John Boyega plays Casi, a New York defense attorney who believes that every person should be given a second chance. His client and friend Lea (Olivia Cooke), an employee at the police impound yard, gets involved with a runner, Craig (Ed Skrein), for the Mexican cartel who tries to bribe her into retrieving a car with $15 million worth of heroin inside. When Lea gets arrested, she asks Casi to help her cut a deal with the DEA officers so she can walk free and Craig will be none-the-wiser.
However, when Casi’s colleague, Dane (Bill Skarsgård), convinces him to join him in robbing the money for themselves, things get complicated (for the audience as well). Oh yeah, and there’s some seldom-talked-about subplot involving the collapse of the universe, which I’m still not sure ever happened.
De La Pava’s book isn’t concerned about physics as much as it is the problems in the American judicial system. And so Palmer also tries to capture that same spirit, only ever hinting at science fiction phenomenons – and I mean ever. The problem is, cinema is a visual medium, and when we’re promised something phenomenal and other-worldly, we want to see it. In literature, unmet expectations are much more tolerable, especially when things like prose and tone are more locked in and able to develop in a way that our expectations may even change several times.
With two different movies trying to coexist at once, Palmer’s tone never finds its footing. Esoteric ideas go unexplained through over-explaining, and then never become anything other than theoretical oddities.
There are signs elsewhere of the director’s unripe talents, such as loose editing and not knowing when to cut off a scene. We don’t need to hear the beginning and end of every conversation – or even most conversations. There’s enough here to show Palmer’s potential for envisioning framing and composition, but in terms of formulating that vision into a story on a macro level, the green filmmaker has a lot to learn.

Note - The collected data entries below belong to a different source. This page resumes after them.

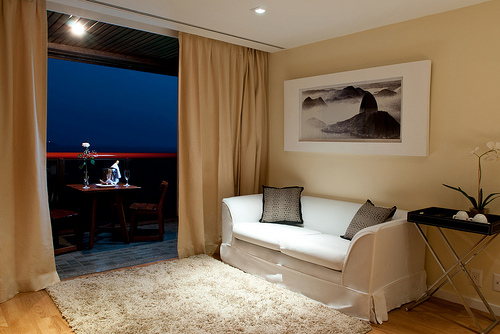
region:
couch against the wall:
[216, 167, 428, 313]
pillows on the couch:
[258, 165, 387, 246]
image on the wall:
[271, 63, 438, 161]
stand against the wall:
[406, 187, 498, 326]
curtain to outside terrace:
[136, 26, 279, 256]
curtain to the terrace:
[1, 4, 58, 319]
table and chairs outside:
[42, 157, 181, 254]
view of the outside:
[50, 73, 172, 145]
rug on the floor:
[47, 250, 374, 332]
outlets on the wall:
[471, 266, 499, 291]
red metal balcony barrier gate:
[47, 148, 180, 240]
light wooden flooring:
[1, 251, 499, 331]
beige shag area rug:
[44, 251, 372, 332]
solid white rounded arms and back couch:
[219, 190, 431, 322]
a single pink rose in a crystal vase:
[75, 138, 100, 186]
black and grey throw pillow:
[258, 182, 305, 225]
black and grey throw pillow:
[340, 197, 397, 240]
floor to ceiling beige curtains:
[176, 30, 272, 258]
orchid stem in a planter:
[440, 138, 499, 218]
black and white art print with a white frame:
[281, 59, 432, 156]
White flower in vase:
[75, 139, 98, 190]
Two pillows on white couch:
[217, 182, 431, 327]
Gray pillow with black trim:
[257, 181, 307, 228]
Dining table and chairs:
[45, 168, 175, 259]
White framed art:
[277, 57, 447, 161]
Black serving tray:
[404, 196, 499, 333]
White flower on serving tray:
[401, 139, 498, 331]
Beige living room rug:
[32, 249, 373, 333]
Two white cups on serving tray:
[402, 196, 498, 333]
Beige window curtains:
[0, 1, 275, 301]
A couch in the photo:
[215, 188, 436, 299]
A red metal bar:
[57, 139, 164, 161]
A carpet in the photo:
[100, 263, 230, 321]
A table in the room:
[76, 166, 147, 199]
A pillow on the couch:
[251, 173, 316, 223]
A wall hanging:
[291, 66, 432, 151]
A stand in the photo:
[400, 189, 498, 284]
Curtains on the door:
[12, 116, 41, 240]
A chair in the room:
[140, 182, 169, 240]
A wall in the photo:
[467, 37, 497, 144]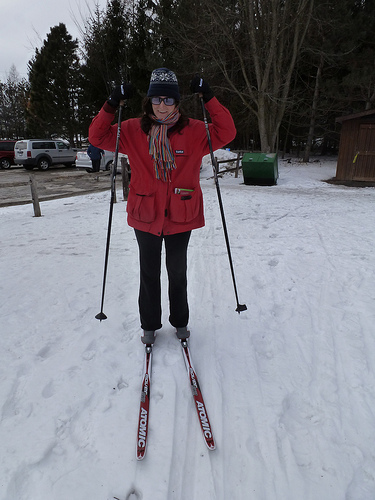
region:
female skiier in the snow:
[85, 51, 273, 467]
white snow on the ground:
[293, 276, 354, 478]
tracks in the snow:
[166, 399, 195, 486]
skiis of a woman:
[136, 346, 227, 460]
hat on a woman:
[144, 60, 179, 96]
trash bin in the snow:
[239, 145, 283, 195]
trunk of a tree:
[227, 14, 300, 151]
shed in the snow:
[315, 96, 370, 194]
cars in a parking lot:
[4, 131, 109, 185]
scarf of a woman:
[143, 112, 188, 183]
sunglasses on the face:
[138, 86, 172, 110]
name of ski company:
[186, 365, 219, 453]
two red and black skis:
[142, 350, 221, 488]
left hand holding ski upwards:
[194, 84, 264, 324]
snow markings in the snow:
[0, 344, 133, 499]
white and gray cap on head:
[149, 72, 190, 93]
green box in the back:
[241, 144, 282, 195]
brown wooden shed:
[341, 114, 373, 190]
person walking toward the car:
[85, 144, 98, 199]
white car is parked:
[18, 141, 68, 169]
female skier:
[78, 46, 253, 421]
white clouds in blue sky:
[10, 7, 32, 40]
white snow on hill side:
[268, 423, 303, 453]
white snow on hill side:
[309, 338, 346, 374]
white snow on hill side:
[278, 418, 327, 484]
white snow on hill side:
[298, 233, 341, 285]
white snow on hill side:
[41, 408, 87, 434]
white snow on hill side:
[48, 336, 87, 371]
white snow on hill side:
[18, 284, 54, 310]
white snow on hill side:
[42, 238, 102, 279]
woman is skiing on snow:
[90, 61, 287, 373]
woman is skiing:
[106, 69, 257, 334]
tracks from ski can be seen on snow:
[165, 443, 203, 498]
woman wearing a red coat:
[95, 102, 237, 237]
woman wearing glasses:
[146, 86, 180, 114]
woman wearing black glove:
[191, 63, 215, 103]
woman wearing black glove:
[105, 77, 126, 98]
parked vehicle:
[20, 132, 71, 166]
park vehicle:
[74, 141, 108, 170]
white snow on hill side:
[262, 248, 309, 284]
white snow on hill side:
[298, 303, 341, 361]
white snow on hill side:
[233, 400, 268, 445]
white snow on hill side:
[63, 375, 87, 396]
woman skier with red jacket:
[80, 58, 262, 393]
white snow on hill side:
[3, 366, 55, 404]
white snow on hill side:
[20, 433, 72, 491]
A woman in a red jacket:
[96, 102, 225, 362]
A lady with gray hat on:
[106, 59, 200, 147]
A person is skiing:
[78, 53, 261, 466]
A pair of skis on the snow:
[129, 336, 220, 462]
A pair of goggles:
[139, 82, 179, 112]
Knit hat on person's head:
[132, 57, 184, 124]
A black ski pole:
[187, 69, 255, 318]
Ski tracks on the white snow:
[0, 159, 366, 491]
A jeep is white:
[8, 130, 80, 173]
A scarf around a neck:
[135, 99, 188, 182]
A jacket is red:
[77, 94, 243, 244]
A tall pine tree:
[20, 15, 89, 141]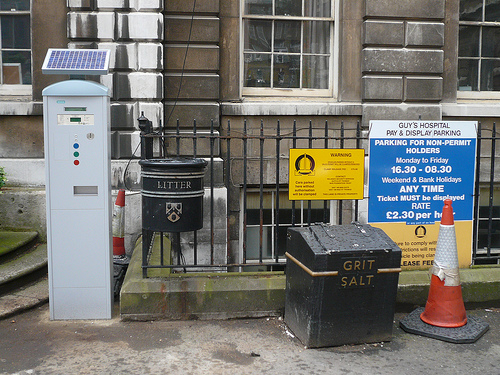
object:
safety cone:
[398, 197, 495, 346]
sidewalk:
[2, 297, 500, 373]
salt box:
[281, 220, 401, 348]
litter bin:
[137, 155, 209, 232]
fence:
[136, 114, 499, 279]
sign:
[366, 118, 479, 267]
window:
[240, 0, 338, 100]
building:
[0, 1, 499, 277]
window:
[455, 0, 500, 101]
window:
[238, 185, 337, 273]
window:
[474, 183, 499, 265]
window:
[0, 0, 35, 97]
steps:
[0, 276, 48, 319]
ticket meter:
[41, 47, 111, 322]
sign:
[289, 147, 364, 201]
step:
[0, 230, 39, 261]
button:
[72, 143, 79, 149]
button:
[74, 159, 81, 165]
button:
[73, 151, 80, 157]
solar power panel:
[40, 47, 111, 77]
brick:
[406, 21, 444, 45]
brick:
[360, 20, 406, 48]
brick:
[361, 47, 445, 75]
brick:
[361, 75, 404, 102]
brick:
[404, 74, 444, 103]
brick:
[363, 0, 446, 21]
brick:
[362, 101, 442, 126]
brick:
[177, 228, 227, 266]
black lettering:
[318, 153, 358, 196]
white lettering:
[374, 139, 471, 220]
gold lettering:
[340, 260, 376, 287]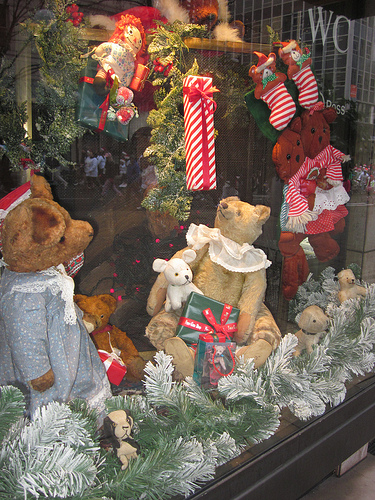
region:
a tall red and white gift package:
[180, 73, 216, 189]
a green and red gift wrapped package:
[175, 293, 237, 342]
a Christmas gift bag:
[196, 332, 237, 386]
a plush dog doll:
[99, 407, 140, 467]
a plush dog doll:
[291, 303, 330, 359]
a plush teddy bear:
[334, 267, 366, 300]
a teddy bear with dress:
[2, 172, 112, 422]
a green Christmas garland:
[142, 21, 213, 218]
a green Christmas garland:
[0, 281, 374, 499]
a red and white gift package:
[96, 347, 128, 386]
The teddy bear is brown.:
[2, 168, 113, 433]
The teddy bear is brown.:
[145, 189, 282, 382]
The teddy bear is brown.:
[72, 288, 146, 382]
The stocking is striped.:
[240, 35, 297, 136]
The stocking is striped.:
[272, 35, 323, 114]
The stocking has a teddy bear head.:
[246, 44, 295, 131]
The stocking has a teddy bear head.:
[271, 33, 327, 113]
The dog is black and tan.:
[92, 403, 153, 476]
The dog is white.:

Fortunately, Naked Singularity doesn’t have the publicity behind it for his mistakes to become too overexposed.
Moving about as a proven procedural drama during its one-hour setup, framed with convoluted judicial system dynamics that only those in on the patois will fully understand, the film and its verbose, nearly-mumblecore banter have a lot to say about courtroom politics and ideas of an inherently flawed constitution (even though its four leads are all from countries outside of America).
The four main stars do surprisingly well considering the poor state of the film around them, which happens when you employ talented people. But also, Palmer seems to be quite competent at getting solid performances out of his actors. Boyega, Cooke, Skarsgård, and Skrein each add something special to his or her respective role. Boyega comes with the same comedic flair that he does in the Star Wars films, and his rapport with Skarsgård is the most frustratingly unfulfilled aspect of the movie.
Skrein does well as the almost-unrecognizable, untrustworthy creep who also never fully gets the chance to shine while Cooke continues to surprise by adding dimension to a character that probably wasn’t all there to begin with.
Much like its protagonist, Naked Singularity may have good intentions, but becomes futile in its efforts to actually say something meaningful. As much as it tries to connect to an audience who might relate, however, it always feels like there’s a barricade between us and what the movie is trying to say. Due to a filmmaker who just might understand the source material so much that he explains very little of the actual plot, tensions within the story are rendered lost and obscure, and scenarios unclear – unclear if we should care and who we should even be caring about.